|
Submitted by Assigned_Reviewer_17 Q1: Comments to author(s). First provide a summary of the paper, and then address the following criteria: Quality, clarity, originality and significance. (For detailed reviewing guidelines, see http://nips.cc/PaperInformation/ReviewerInstructions)
The authors propose to formalize "the notion that the ranking function depends only on the object features, and not the order in which the documents are presented." This is a good idea, but the proposed notion of exchangeability is too strict in my opinion: we can capture the intended notion without the strict equality in eqn 1 and 2. We just want the order of the scores to be preserved, not their exact values. In terms of clarity, there are sections that are quite unclear, as pointed out below.
You should define symmetric function in the proof of Thm 3.2.
You should define p in Def 3.9. You probably don't mean to use p on both sides of the equality.
In Thm 3.11, it's not clear what values \theta takes.
In Thm 3.10, it's not clear what is meant by the integral over \theta, when later it says that \theta is a random variable. Q2: Please summarize your review in 1-2 sentences
The idea is good, but this paper is not clear enough in its main result (Thm 3.11).
After author feedback: I realize that 3.10 is not the main result: I meant 3.11. The same criticism remains unaddressed in your rebuttal: what do you mean by the integral over \theta, when you say elsewhere that \theta is a real-valued random variable. Submitted by Assigned_Reviewer_30 Q1: Comments to author(s). First provide a summary of the paper, and then address the following criteria: Quality, clarity, originality and significance. (For detailed reviewing guidelines, see http://nips.cc/PaperInformation/ReviewerInstructions)

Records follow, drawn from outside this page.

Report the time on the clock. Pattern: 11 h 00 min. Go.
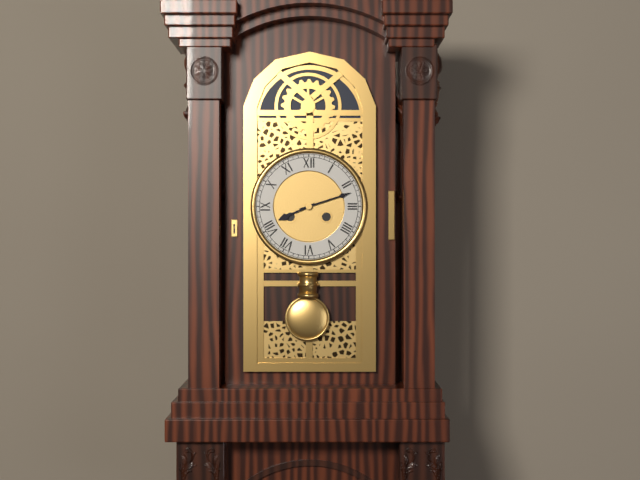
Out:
8 h 12 min
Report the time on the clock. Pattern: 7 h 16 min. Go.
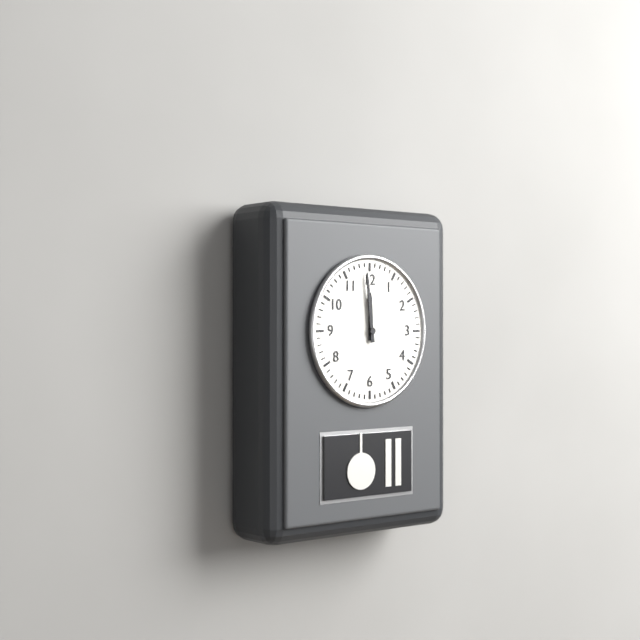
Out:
11 h 59 min
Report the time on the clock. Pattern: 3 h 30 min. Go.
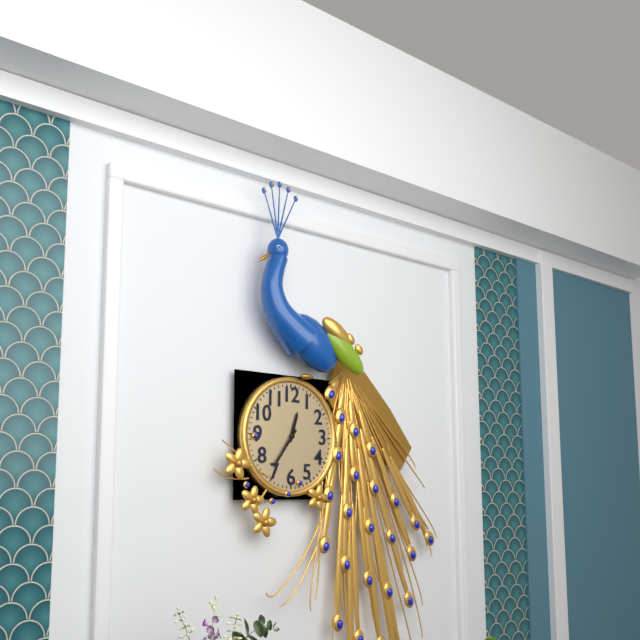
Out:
12 h 36 min
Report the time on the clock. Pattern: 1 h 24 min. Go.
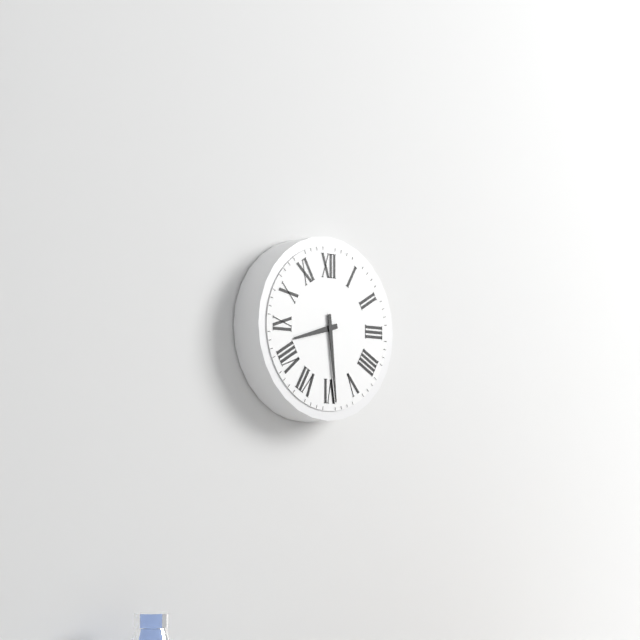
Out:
8 h 29 min
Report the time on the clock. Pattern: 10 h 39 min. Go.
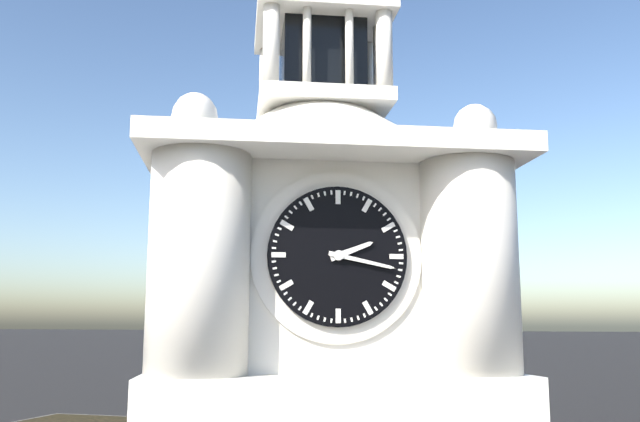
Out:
2 h 17 min
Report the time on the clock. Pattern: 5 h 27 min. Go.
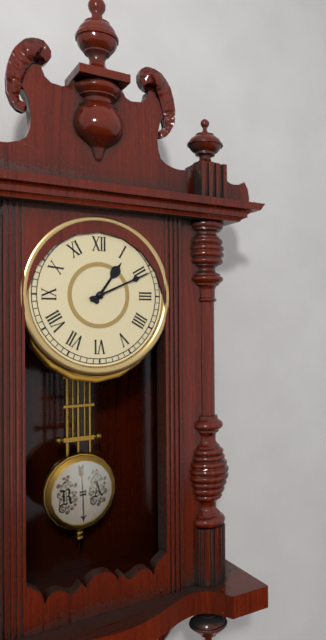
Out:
1 h 11 min
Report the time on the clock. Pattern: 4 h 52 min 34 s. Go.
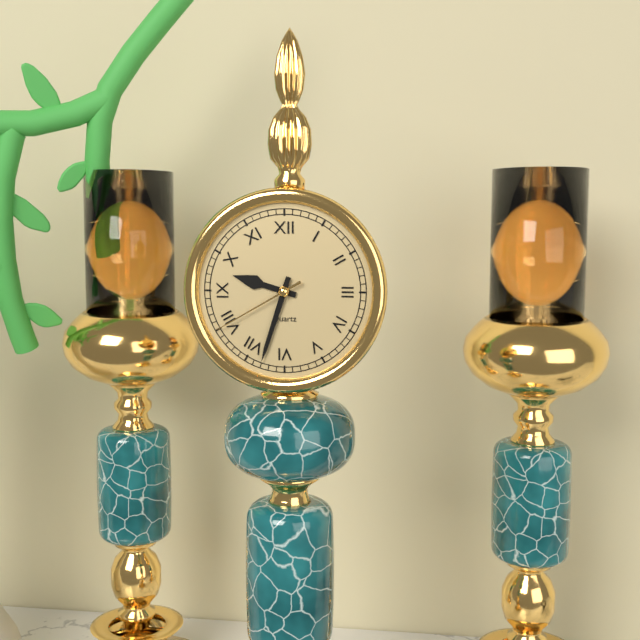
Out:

The paper considers settings where the goal is to learn a permutation-valued function, such as in subset ranking/information retrieval applications. Specifically, it focuses on settings where one learns a vector-valued function that assigns a real-valued score to each document and then sorts the objects according to these scores. E.g. if there are m objects to rank, represented as m feature vectors x_1, …, x_m, then one frequently learns a weight vector w and sorts the objects according to scores w.x_1, …, w.x_m. The paper refers to this as a "pointwise" approach, since the score assigned to x_i does not depend on the feature vectors for the remaining objects x_j, and advocates learning directly a function that collectively maps m feature vectors x_1,…,x_m to m scores s_1,…,s_m.
The primary contribution is in developing a mathematical characterization of classes of such "collective scoring" functions that satisfy a natural symmetry/exchangeability property, which simply says that if we exchange two feature vectors x_i and x_j, then the scores s_i and s_j assigned by the function to the corresponding objects should also be exchanged accordingly. The characterization involves tools from tensor analysis when there is a finite set of possible feature vectors and De Finetti-like theorems in the general case.
The approach is interesting overall, but my main concern is that there is no clear evidence in the paper for why it is useful. In particular, the experiments could have compared methods that learn standard linear "pointwise" functions with methods that learn functions from exchangeable function classes as proposed (keeping other parameters, such as loss function minimized, constant); this would have shown clearly what sorts of benefits might be offered by learning functions in the proposed form of function classes. Instead, the paper contains experiments which start with a baseline (linear?) function learned by some standard method, incorporate this baseline function in the "exchangeable" function class, and then re-learn a scoring function from this class. The experiments are "brute-force" in style (lots of data sets, baseline linear learning methods/loss functions), without much clear insight into what is being tested or what are the precise benefits of the proposed approach.
Small comment: The title is too broad for this work (both "representation theory" and "ranking functions" have other meanings in different mathematical contexts); a better title would be something like "Symmetric (or exchangeable) permutation-valued functions with applications in …"
Q2: Please summarize your review in 1-2 sentences
The paper considers learning from more general classes of permutation-valued functions than what are generally used in current subset ranking/IR applications. Interesting approach, but needs further development and validation; in particular experiments need to be more clearly thought through.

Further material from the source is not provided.